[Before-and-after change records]
--- --- ---

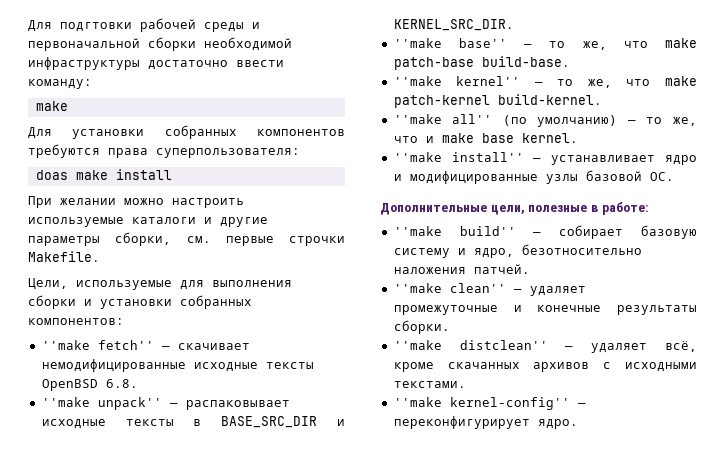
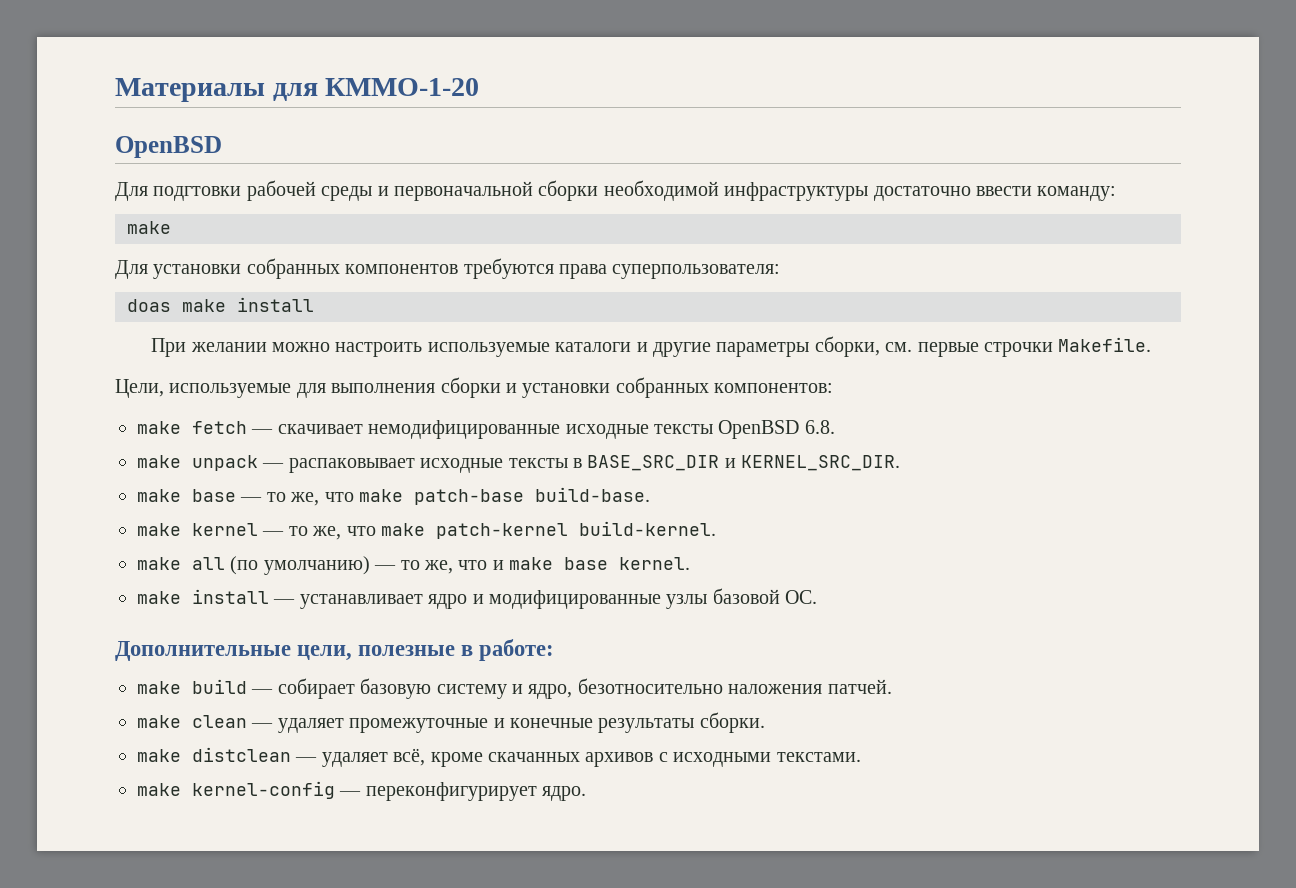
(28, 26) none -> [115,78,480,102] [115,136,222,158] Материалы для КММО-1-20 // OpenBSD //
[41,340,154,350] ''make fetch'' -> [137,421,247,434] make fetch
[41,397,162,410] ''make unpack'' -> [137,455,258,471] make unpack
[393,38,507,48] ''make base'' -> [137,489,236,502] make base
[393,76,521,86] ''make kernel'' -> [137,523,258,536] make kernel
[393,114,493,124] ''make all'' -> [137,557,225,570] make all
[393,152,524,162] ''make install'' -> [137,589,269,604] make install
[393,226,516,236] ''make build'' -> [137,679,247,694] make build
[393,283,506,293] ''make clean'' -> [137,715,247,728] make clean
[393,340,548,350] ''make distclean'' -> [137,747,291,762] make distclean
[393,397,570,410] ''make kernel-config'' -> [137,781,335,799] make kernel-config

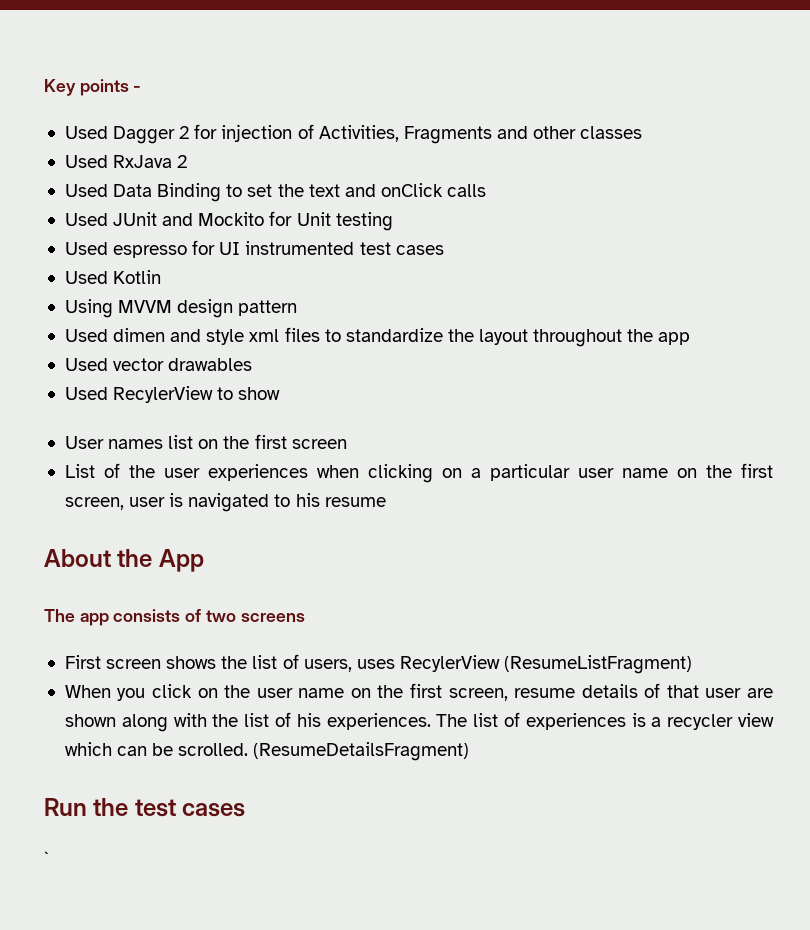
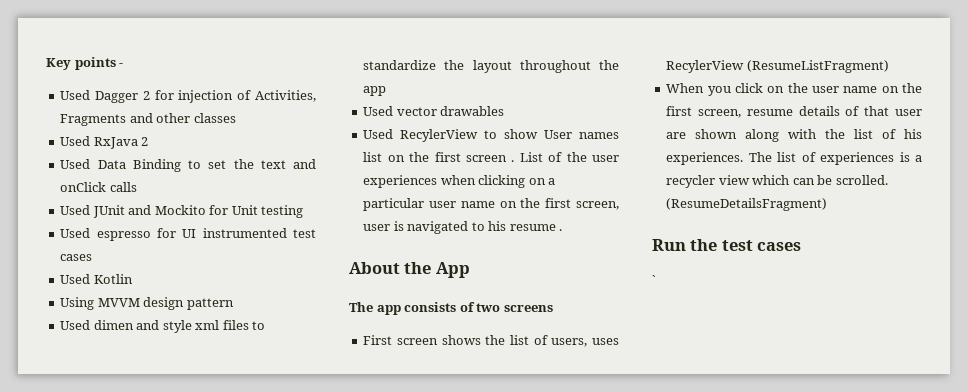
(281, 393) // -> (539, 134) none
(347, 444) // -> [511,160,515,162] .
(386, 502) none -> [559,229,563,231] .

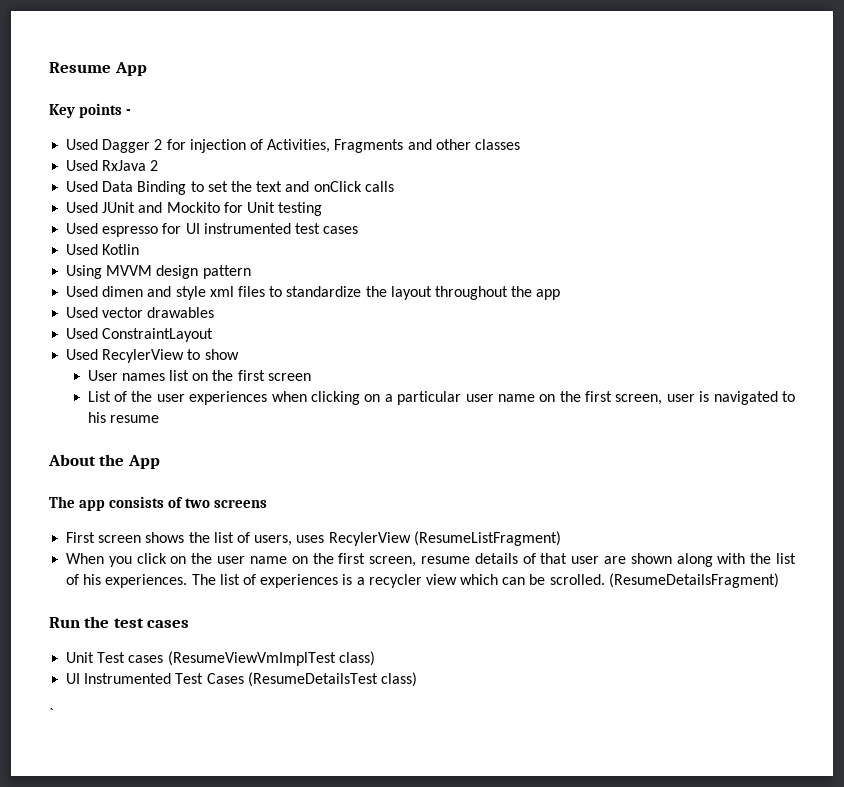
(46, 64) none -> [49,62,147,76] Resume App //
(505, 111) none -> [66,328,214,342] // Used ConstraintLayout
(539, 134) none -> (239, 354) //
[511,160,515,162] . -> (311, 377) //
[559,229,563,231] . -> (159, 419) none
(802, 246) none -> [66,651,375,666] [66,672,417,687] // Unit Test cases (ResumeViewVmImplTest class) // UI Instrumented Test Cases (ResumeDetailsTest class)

--- --- ---

• [REQUIRED ACTION]: Pictures stay out. Print the data exactly, from its first line through the line containing "(46, 64) none -> [49,62,147,76] Resume App //".

• [SOLUTION TO THE EXERCISE]:
(28, 26) none -> [115,78,480,102] [115,136,222,158] Материалы для КММО-1-20 // OpenBSD //
[41,340,154,350] ''make fetch'' -> [137,421,247,434] make fetch
[41,397,162,410] ''make unpack'' -> [137,455,258,471] make unpack
[393,38,507,48] ''make base'' -> [137,489,236,502] make base
[393,76,521,86] ''make kernel'' -> [137,523,258,536] make kernel
[393,114,493,124] ''make all'' -> [137,557,225,570] make all
[393,152,524,162] ''make install'' -> [137,589,269,604] make install
[393,226,516,236] ''make build'' -> [137,679,247,694] make build
[393,283,506,293] ''make clean'' -> [137,715,247,728] make clean
[393,340,548,350] ''make distclean'' -> [137,747,291,762] make distclean
[393,397,570,410] ''make kernel-config'' -> [137,781,335,799] make kernel-config

(281, 393) // -> (539, 134) none
(347, 444) // -> [511,160,515,162] .
(386, 502) none -> [559,229,563,231] .

(46, 64) none -> [49,62,147,76] Resume App //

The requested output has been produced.